#### [GIVEN RECORDS]
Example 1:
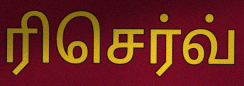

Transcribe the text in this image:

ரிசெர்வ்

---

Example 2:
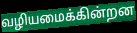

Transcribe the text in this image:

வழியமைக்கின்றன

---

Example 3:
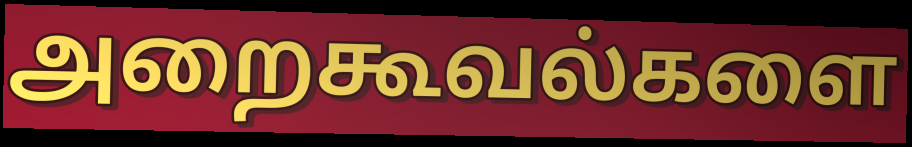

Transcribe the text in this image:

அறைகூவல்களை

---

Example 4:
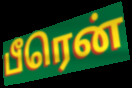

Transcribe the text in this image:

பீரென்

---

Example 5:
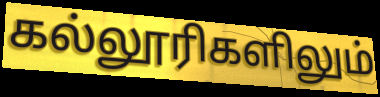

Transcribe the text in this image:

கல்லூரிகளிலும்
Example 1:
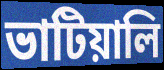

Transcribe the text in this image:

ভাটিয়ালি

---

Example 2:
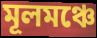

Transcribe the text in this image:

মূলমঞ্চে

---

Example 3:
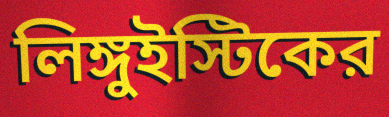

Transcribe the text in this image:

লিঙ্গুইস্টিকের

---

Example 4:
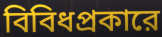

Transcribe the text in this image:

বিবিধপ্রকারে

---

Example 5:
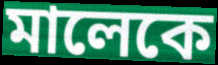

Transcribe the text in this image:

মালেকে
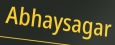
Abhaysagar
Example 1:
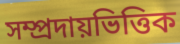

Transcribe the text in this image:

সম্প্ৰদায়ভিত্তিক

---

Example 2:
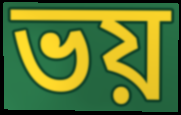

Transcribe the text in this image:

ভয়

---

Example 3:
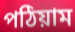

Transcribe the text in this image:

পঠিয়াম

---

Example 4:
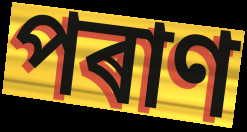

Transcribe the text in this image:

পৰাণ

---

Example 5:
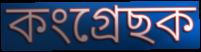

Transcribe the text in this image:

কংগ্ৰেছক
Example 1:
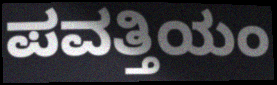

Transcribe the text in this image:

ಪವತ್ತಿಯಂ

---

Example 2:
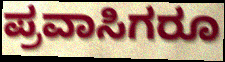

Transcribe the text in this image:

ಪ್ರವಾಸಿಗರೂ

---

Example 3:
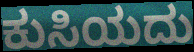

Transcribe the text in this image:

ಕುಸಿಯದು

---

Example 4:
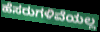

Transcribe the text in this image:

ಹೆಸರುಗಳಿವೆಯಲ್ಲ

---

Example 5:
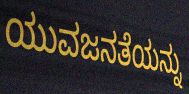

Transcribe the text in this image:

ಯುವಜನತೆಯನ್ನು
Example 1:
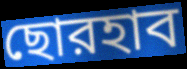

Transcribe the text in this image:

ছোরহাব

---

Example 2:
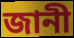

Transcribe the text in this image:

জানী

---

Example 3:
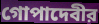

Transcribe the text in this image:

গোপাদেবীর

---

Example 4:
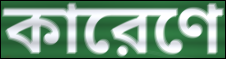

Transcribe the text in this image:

#### [GIVEN PROBLEM]
Can you copy every line of the data above verbatim, leaving the pictures out of your answer?

#### [WRITTEN RESPONSE]
Example 1:

Transcribe the text in this image:

ரிசெர்வ்

---

Example 2:

Transcribe the text in this image:

வழியமைக்கின்றன

---

Example 3:

Transcribe the text in this image:

அறைகூவல்களை

---

Example 4:

Transcribe the text in this image:

பீரென்

---

Example 5:

Transcribe the text in this image:

கல்லூரிகளிலும்
Example 1:

Transcribe the text in this image:

ভাটিয়ালি

---

Example 2:

Transcribe the text in this image:

মূলমঞ্চে

---

Example 3:

Transcribe the text in this image:

লিঙ্গুইস্টিকের

---

Example 4:

Transcribe the text in this image:

বিবিধপ্রকারে

---

Example 5:

Transcribe the text in this image:

মালেকে
Abhaysagar
Example 1:

Transcribe the text in this image:

সম্প্ৰদায়ভিত্তিক

---

Example 2:

Transcribe the text in this image:

ভয়

---

Example 3:

Transcribe the text in this image:

পঠিয়াম

---

Example 4:

Transcribe the text in this image:

পৰাণ

---

Example 5:

Transcribe the text in this image:

কংগ্ৰেছক
Example 1:

Transcribe the text in this image:

ಪವತ್ತಿಯಂ

---

Example 2:

Transcribe the text in this image:

ಪ್ರವಾಸಿಗರೂ

---

Example 3:

Transcribe the text in this image:

ಕುಸಿಯದು

---

Example 4:

Transcribe the text in this image:

ಹೆಸರುಗಳಿವೆಯಲ್ಲ

---

Example 5:

Transcribe the text in this image:

ಯುವಜನತೆಯನ್ನು
Example 1:

Transcribe the text in this image:

ছোরহাব

---

Example 2:

Transcribe the text in this image:

জানী

---

Example 3:

Transcribe the text in this image:

গোপাদেবীর

---

Example 4:

Transcribe the text in this image:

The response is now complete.